Not really. But we'll have to explain. About 20 years ago began to detect concentrations of mass very, very, very high in the center of large galaxies, such as ours or greater. The Milky Way is a spiral galaxy, that means that its structure is flat and has the central part a little more cupped. When I explain to the kids This I tell them that it is like a fried egg that the yolk is the part called the bulb and the disk of the Galaxy is white Clara. And all that structure revolves around the center. To find out how much dough is in the center we only have to measure the speed at which the stars turn or the gas around that center.
And what we see is that there is a very large mass concentration in a very small space. That kind of dough can only be a supermassive black hole. The black holes that we know can be of two sizes: the stellar ones, that are born from the death of very massive stars, that have like a dozen or some dozens of times the mass of the sun. And then there are the supermasses, and here the "super" is really super, because they have millions of times the mass of the sun. What we saw happening in the center of the galaxies was very difficult to explain except if we imagined that there was a supermassive black hole. But since those galaxies are far from us, we had no spatial precision to know if the area was small enough for the only explanation to be the existence of a black hole of that type.

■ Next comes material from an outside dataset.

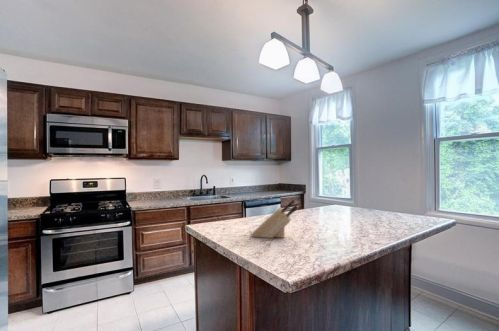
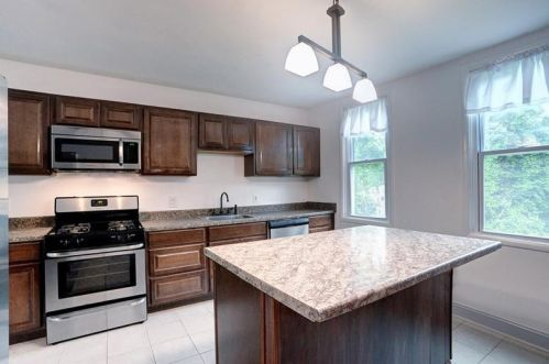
- knife block [250,198,298,239]
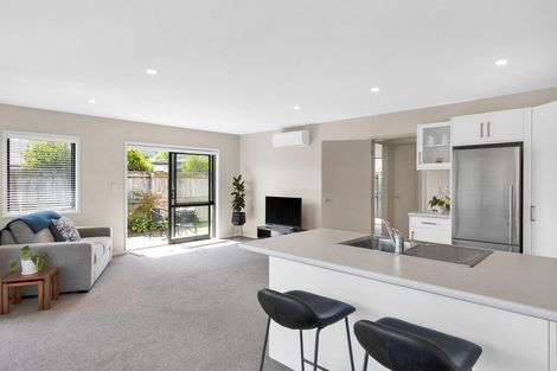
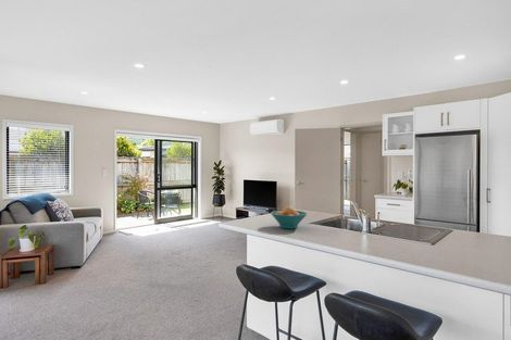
+ fruit bowl [270,205,308,229]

To solve this dilemma, what we have done is to go to the nearest Galaxy center, ours. The problem with the black hole in the center of our galaxy is that, as we are on the outside of the Milky Way, we see it very obscured because there is an enormous amount of dust that prevents us from looking at the visible wavelength, so we have to use the Espe Infrared Ctro because infrared light is better through dust. Observing in the infrared studies have been done to measure directly how the position of stars changes in the central part of the galaxy. What has been seen in an investigation that has lasted ten years is that, first, it is a place where there is no star, nothing that emits light. An explanation compatible with what was observed when measuring the individual orbits of the stars around that area is that in the center it was all revolving around a dark area. And the only thing that explains this is that in that place there is something with four million times the mass of the sun. That is one of the clearest evidence that in the center of the galaxies there are supermassive black holes. You also have to know that this is not the most "super", because there are thousands of millions of times the mass of the sun.
The size of the supermassive black holes depends on how fat the central mass of the galaxy is: the more massive the central part of the galaxy, the more massive the black hole is. To get an idea of the size ratio you should know that this area where we believe there is a black hole has minutes of light years or even less and the center of the galaxies in which it is hundreds or hundreds of thousands of light years.

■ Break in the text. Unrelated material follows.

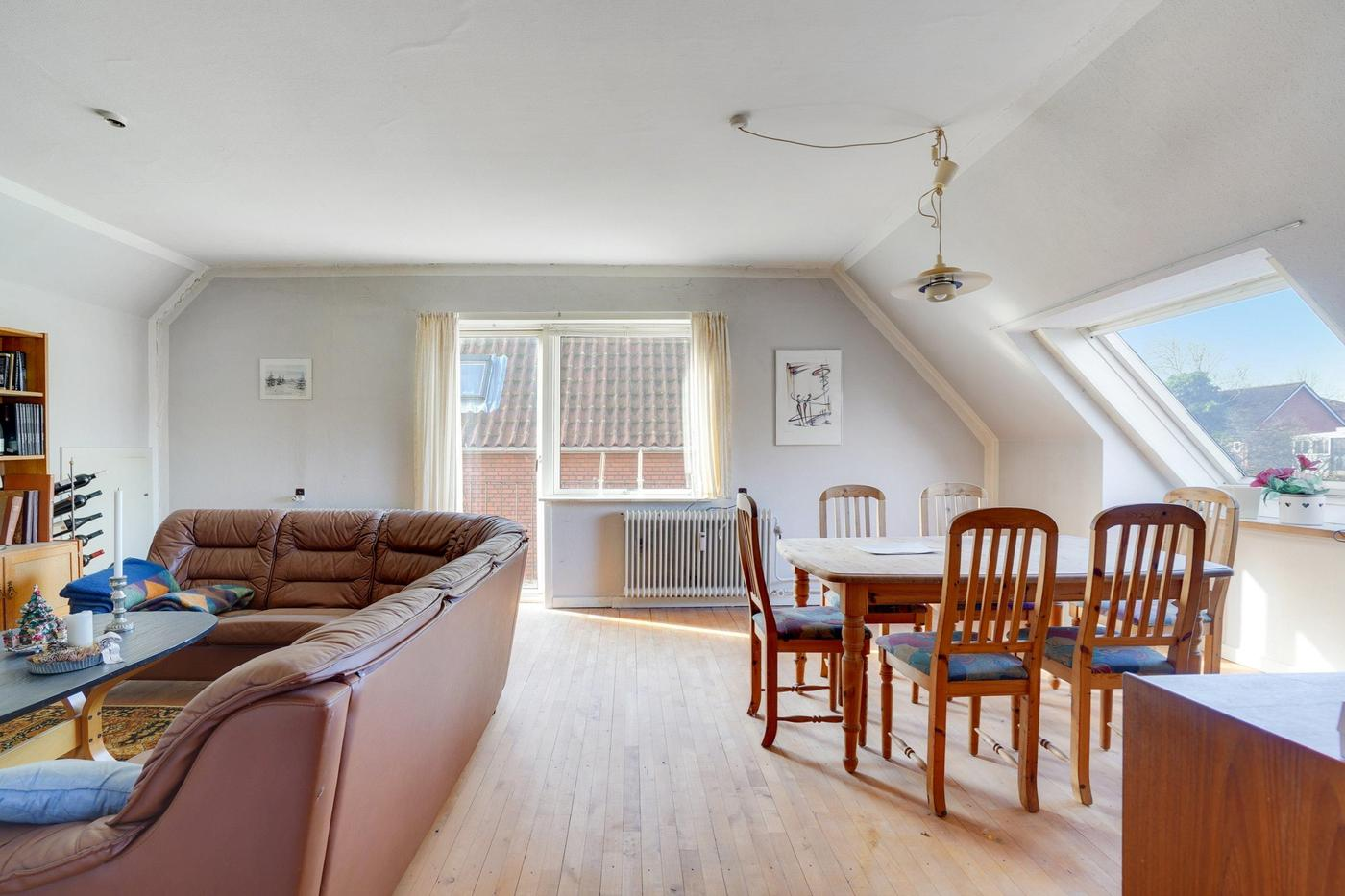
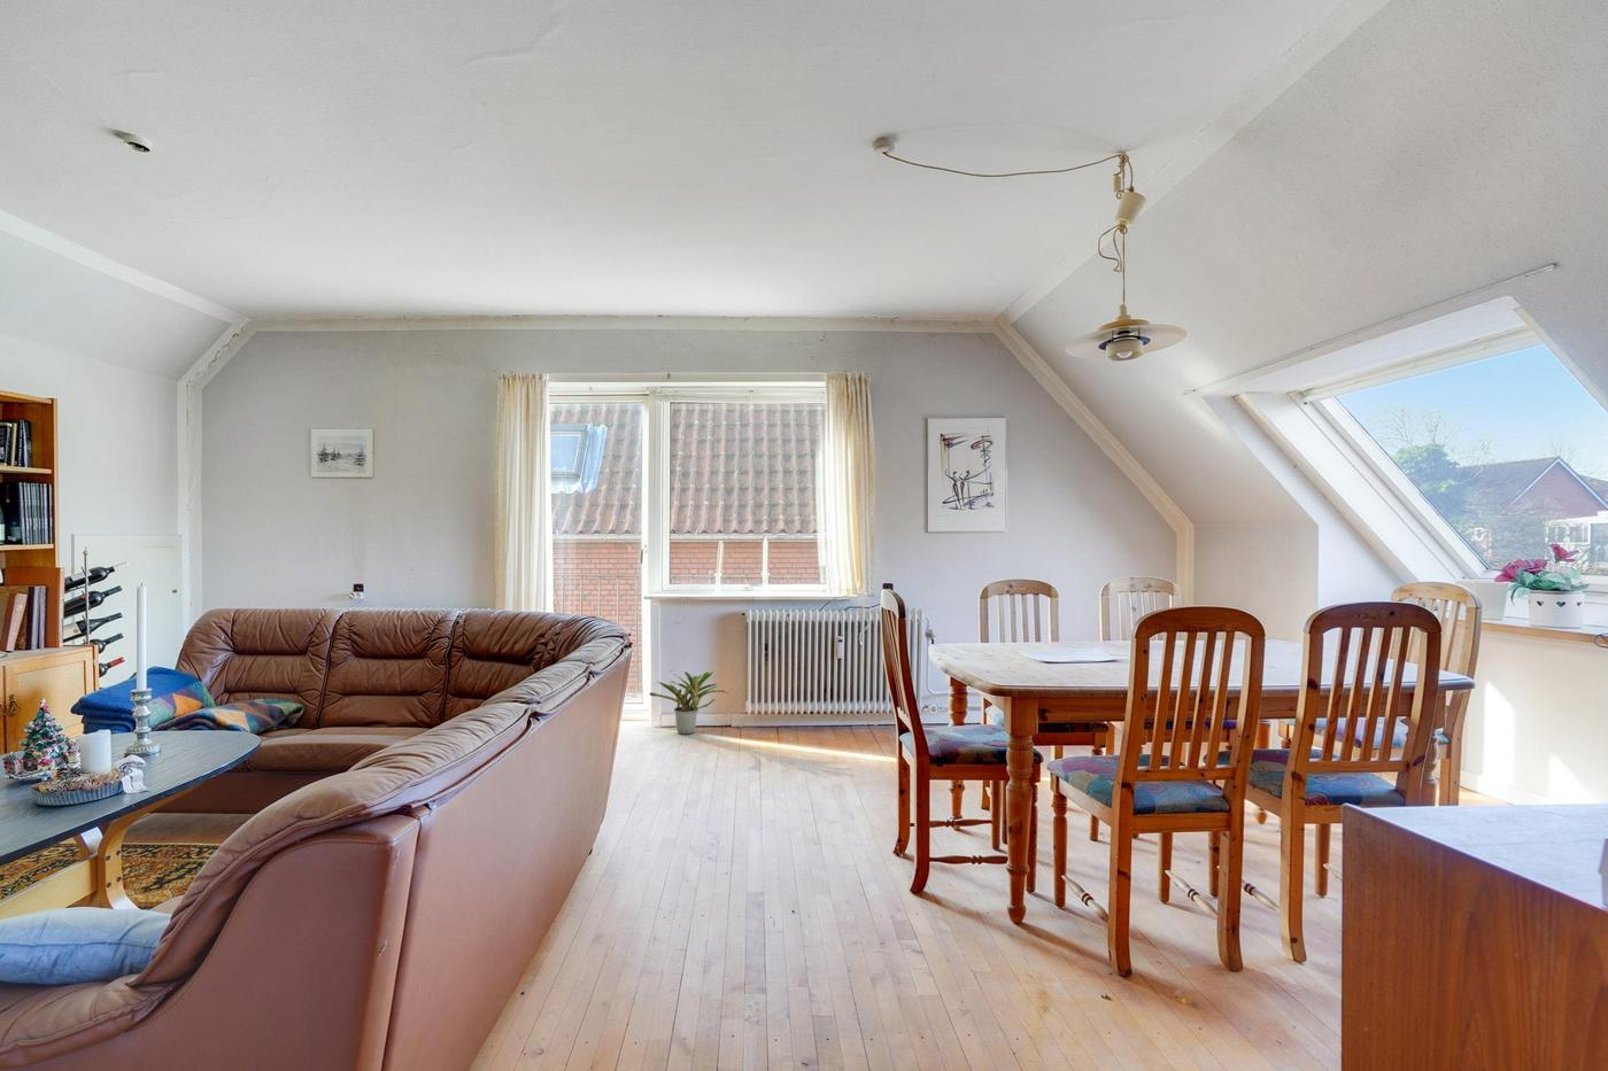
+ potted plant [649,669,729,736]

The answer to the question is no, because everything around the supermassive black hole in the center of our galaxy is spinning in balance. It is very difficult that the matter that orbits and at some distance from the nucleus loses its angular momentum, ie its ability to rotate, and change its trajectory to head towards the black hole. For that to happen there should be some mechanism that would cause its destabilization. Black holes, even supermasses, have a radius of influence and beyond that radius do not affect the objects that are there. Only from a certain distance it happens that the matter goes towards the black hole. The black holes are swallowed up, as if to say, where the arm arrives.